**WHAT NEEDS TO BE DONE:** Reproduce, word for word, the classification lines of every record below, from kingdom through common name. Leave the pictures out of your answer.

**SUPPLIED DATA:**
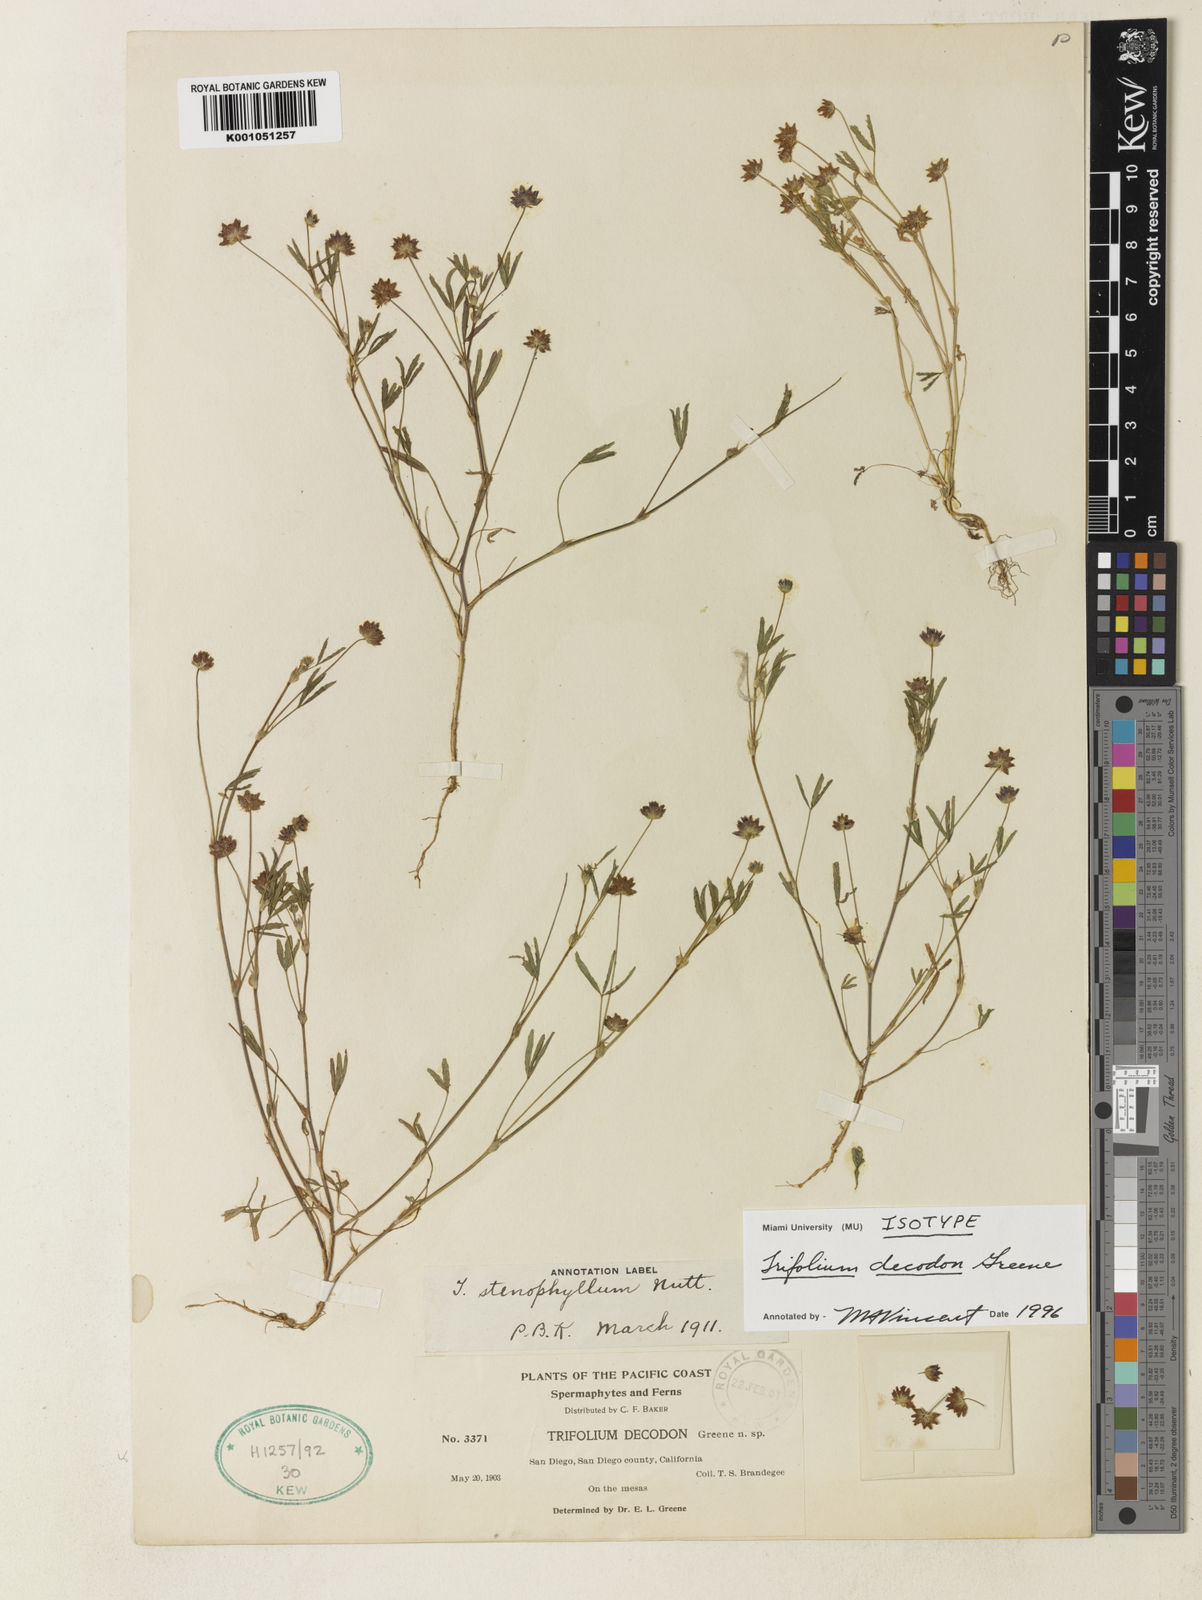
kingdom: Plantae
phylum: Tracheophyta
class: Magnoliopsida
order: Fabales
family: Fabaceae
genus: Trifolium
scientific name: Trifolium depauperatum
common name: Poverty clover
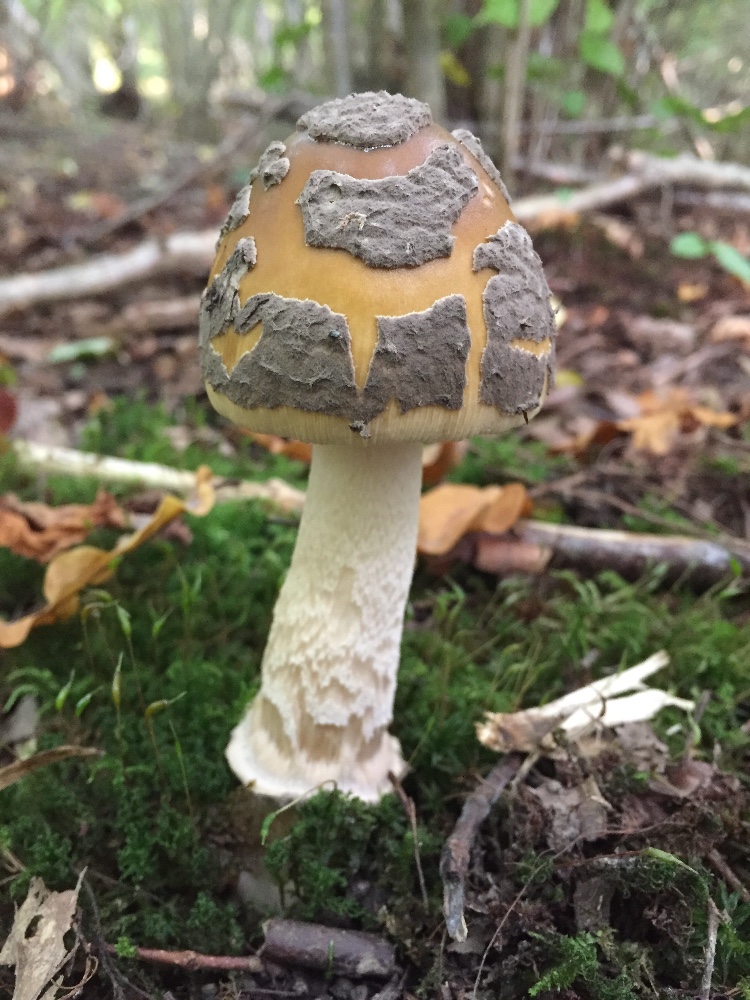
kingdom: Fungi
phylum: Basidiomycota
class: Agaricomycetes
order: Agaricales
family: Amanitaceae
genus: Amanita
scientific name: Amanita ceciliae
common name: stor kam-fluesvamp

**RESULT OF THIS TASK:**
kingdom: Plantae
phylum: Tracheophyta
class: Magnoliopsida
order: Fabales
family: Fabaceae
genus: Trifolium
scientific name: Trifolium depauperatum
common name: Poverty clover
kingdom: Fungi
phylum: Basidiomycota
class: Agaricomycetes
order: Agaricales
family: Amanitaceae
genus: Amanita
scientific name: Amanita ceciliae
common name: stor kam-fluesvamp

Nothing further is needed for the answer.